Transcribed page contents
----

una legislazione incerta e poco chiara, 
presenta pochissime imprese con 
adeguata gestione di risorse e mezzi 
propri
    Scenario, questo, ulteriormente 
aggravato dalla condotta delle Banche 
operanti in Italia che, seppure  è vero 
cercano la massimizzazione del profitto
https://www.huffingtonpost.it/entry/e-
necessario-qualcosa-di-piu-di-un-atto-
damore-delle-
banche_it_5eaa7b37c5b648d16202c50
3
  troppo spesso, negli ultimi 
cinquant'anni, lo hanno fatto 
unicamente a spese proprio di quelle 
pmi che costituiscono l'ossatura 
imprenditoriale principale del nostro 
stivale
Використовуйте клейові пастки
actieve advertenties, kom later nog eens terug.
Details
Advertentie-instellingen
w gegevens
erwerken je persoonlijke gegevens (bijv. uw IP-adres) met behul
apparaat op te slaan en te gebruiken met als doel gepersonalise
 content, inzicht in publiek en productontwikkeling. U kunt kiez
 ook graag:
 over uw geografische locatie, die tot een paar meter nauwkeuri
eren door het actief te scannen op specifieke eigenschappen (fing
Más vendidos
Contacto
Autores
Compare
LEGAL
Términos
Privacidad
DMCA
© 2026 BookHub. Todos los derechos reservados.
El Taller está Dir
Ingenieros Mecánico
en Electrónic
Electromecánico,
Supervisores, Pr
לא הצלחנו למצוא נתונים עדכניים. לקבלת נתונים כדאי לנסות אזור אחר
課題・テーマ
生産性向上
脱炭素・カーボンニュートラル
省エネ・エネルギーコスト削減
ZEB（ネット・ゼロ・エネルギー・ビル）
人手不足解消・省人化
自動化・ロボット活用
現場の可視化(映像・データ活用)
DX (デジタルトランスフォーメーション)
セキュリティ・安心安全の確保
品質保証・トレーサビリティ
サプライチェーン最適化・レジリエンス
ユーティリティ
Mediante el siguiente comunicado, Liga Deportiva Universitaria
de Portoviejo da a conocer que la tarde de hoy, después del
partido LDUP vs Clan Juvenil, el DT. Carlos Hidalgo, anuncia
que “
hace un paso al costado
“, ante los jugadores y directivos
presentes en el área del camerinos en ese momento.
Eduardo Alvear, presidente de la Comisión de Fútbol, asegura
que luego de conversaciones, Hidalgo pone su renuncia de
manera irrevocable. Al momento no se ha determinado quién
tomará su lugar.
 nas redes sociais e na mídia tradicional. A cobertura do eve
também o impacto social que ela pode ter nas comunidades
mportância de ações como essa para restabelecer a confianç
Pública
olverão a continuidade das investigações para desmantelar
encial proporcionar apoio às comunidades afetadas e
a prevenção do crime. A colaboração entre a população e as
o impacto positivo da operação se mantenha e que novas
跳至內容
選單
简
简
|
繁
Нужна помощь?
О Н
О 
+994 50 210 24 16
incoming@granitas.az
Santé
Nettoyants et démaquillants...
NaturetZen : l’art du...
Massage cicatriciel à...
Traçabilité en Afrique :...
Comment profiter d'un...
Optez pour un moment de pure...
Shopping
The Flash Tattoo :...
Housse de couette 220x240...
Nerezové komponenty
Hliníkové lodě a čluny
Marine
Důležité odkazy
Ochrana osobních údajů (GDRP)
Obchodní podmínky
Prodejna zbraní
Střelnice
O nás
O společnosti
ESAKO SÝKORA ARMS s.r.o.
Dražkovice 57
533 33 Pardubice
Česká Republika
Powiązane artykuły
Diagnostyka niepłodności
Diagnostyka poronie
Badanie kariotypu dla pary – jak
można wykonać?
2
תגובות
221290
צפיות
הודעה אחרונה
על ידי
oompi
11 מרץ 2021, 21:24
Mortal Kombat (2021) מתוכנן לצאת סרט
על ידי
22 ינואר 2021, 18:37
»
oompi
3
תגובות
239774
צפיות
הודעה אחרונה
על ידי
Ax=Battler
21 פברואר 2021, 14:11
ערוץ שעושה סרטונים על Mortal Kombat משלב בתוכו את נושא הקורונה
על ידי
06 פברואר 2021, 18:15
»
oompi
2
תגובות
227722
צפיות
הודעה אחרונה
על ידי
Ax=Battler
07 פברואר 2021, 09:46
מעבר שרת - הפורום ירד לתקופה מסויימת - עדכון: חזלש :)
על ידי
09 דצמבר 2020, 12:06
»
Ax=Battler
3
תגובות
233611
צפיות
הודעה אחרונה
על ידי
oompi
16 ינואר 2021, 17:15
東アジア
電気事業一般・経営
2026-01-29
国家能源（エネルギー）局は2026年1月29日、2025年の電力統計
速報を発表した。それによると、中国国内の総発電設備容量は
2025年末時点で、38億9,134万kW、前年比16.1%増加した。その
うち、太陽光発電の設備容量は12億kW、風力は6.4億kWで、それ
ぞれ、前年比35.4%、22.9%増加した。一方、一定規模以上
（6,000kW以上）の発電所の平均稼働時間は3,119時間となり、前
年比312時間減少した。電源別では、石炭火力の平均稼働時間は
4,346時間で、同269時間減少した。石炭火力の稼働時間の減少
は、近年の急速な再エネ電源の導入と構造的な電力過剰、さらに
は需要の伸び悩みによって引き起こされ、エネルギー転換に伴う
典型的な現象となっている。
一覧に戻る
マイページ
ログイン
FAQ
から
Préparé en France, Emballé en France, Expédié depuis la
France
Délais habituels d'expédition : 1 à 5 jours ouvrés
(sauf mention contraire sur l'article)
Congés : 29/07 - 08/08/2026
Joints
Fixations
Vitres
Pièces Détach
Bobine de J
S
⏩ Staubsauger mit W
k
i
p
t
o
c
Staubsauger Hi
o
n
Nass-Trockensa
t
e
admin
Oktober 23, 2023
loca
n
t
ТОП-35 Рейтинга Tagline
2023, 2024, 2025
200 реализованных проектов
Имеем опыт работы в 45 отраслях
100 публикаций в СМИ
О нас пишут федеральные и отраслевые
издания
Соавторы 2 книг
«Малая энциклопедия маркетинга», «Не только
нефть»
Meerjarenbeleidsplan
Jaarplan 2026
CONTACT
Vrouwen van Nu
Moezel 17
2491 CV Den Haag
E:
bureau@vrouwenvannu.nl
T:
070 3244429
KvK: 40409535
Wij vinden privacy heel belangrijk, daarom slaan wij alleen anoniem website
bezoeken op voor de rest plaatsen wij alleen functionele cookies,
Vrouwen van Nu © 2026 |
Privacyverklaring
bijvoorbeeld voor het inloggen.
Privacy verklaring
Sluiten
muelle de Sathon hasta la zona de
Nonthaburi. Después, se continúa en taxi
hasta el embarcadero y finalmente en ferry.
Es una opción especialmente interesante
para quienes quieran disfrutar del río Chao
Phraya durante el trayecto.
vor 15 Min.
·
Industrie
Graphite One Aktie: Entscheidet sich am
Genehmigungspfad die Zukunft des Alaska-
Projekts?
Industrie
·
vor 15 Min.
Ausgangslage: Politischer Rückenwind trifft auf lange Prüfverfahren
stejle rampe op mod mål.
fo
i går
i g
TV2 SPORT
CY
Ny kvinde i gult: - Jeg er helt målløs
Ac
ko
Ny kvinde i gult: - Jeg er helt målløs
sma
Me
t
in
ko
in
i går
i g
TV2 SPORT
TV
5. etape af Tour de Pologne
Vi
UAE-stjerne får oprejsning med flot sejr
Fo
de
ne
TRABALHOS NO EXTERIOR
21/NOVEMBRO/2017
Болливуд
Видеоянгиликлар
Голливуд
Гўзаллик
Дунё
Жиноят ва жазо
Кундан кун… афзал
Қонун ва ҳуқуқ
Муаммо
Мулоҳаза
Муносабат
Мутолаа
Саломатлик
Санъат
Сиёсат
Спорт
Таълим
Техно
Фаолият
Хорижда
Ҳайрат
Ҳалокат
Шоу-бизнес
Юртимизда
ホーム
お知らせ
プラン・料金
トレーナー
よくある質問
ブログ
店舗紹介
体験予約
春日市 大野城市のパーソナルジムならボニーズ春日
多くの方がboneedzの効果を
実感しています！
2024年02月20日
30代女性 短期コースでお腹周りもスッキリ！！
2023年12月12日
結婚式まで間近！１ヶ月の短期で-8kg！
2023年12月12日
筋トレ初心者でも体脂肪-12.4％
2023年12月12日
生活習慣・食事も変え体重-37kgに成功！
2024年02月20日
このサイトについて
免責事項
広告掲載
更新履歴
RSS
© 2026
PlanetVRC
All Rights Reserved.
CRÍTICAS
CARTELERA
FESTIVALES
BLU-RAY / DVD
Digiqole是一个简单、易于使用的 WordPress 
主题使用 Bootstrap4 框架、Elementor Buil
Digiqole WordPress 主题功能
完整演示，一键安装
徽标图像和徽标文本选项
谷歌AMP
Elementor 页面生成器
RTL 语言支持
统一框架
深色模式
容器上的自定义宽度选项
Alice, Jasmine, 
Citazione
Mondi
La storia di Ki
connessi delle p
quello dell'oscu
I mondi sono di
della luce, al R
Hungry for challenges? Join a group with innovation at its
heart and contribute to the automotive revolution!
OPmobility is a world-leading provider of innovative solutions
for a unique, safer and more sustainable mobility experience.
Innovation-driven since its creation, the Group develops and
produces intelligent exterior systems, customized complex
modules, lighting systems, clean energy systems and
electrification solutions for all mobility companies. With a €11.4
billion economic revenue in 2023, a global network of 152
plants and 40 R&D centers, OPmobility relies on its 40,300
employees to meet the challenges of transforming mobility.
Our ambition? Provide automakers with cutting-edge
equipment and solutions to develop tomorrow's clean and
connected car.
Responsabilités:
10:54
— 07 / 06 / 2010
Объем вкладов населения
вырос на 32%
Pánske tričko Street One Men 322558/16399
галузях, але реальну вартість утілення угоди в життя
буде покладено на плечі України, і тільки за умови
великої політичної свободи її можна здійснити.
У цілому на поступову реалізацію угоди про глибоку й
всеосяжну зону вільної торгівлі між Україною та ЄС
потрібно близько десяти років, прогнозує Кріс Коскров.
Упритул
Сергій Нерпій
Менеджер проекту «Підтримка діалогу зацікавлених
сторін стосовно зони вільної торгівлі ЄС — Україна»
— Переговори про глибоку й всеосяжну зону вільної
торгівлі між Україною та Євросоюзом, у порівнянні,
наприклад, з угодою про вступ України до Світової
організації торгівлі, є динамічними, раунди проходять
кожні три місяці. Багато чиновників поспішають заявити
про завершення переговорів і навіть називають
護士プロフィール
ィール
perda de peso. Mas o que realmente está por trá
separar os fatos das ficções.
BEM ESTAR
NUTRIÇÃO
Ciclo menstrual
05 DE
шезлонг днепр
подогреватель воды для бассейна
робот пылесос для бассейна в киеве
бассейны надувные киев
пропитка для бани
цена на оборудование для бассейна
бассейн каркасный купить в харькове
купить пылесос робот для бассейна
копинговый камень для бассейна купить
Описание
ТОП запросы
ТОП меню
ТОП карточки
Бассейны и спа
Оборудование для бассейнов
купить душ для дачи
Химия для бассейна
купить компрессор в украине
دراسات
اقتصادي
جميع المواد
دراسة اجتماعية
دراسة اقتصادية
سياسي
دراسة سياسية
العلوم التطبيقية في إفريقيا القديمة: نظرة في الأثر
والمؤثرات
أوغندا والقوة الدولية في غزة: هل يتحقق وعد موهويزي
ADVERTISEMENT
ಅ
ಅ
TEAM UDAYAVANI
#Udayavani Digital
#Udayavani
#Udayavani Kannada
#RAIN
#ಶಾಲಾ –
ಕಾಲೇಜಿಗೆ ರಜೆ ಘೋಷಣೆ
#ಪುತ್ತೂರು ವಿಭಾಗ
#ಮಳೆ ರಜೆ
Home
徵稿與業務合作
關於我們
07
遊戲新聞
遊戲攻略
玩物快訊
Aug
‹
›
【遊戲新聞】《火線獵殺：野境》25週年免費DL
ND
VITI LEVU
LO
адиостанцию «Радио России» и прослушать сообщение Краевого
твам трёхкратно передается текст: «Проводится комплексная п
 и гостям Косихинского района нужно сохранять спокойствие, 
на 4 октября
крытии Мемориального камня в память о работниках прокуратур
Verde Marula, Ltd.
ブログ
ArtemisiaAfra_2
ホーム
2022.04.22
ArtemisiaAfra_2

----

__JOB ITEM__
Copy out everything from the start of the rows down to the line containing "脱炭素・カーボンニュートラル", substituting "paese" for "stivale" and leaving all else unchanged.

__SOLUTION TO THIS TASK__
una legislazione incerta e poco chiara, 
presenta pochissime imprese con 
adeguata gestione di risorse e mezzi 
propri
    Scenario, questo, ulteriormente 
aggravato dalla condotta delle Banche 
operanti in Italia che, seppure  è vero 
cercano la massimizzazione del profitto
https://www.huffingtonpost.it/entry/e-
necessario-qualcosa-di-piu-di-un-atto-
damore-delle-
banche_it_5eaa7b37c5b648d16202c50
3
  troppo spesso, negli ultimi 
cinquant'anni, lo hanno fatto 
unicamente a spese proprio di quelle 
pmi che costituiscono l'ossatura 
imprenditoriale principale del nostro 
paese
Використовуйте клейові пастки
actieve advertenties, kom later nog eens terug.
Details
Advertentie-instellingen
w gegevens
erwerken je persoonlijke gegevens (bijv. uw IP-adres) met behul
apparaat op te slaan en te gebruiken met als doel gepersonalise
 content, inzicht in publiek en productontwikkeling. U kunt kiez
 ook graag:
 over uw geografische locatie, die tot een paar meter nauwkeuri
eren door het actief te scannen op specifieke eigenschappen (fing
Más vendidos
Contacto
Autores
Compare
LEGAL
Términos
Privacidad
DMCA
© 2026 BookHub. Todos los derechos reservados.
El Taller está Dir
Ingenieros Mecánico
en Electrónic
Electromecánico,
Supervisores, Pr
לא הצלחנו למצוא נתונים עדכניים. לקבלת נתונים כדאי לנסות אזור אחר
課題・テーマ
生産性向上
脱炭素・カーボンニュートラル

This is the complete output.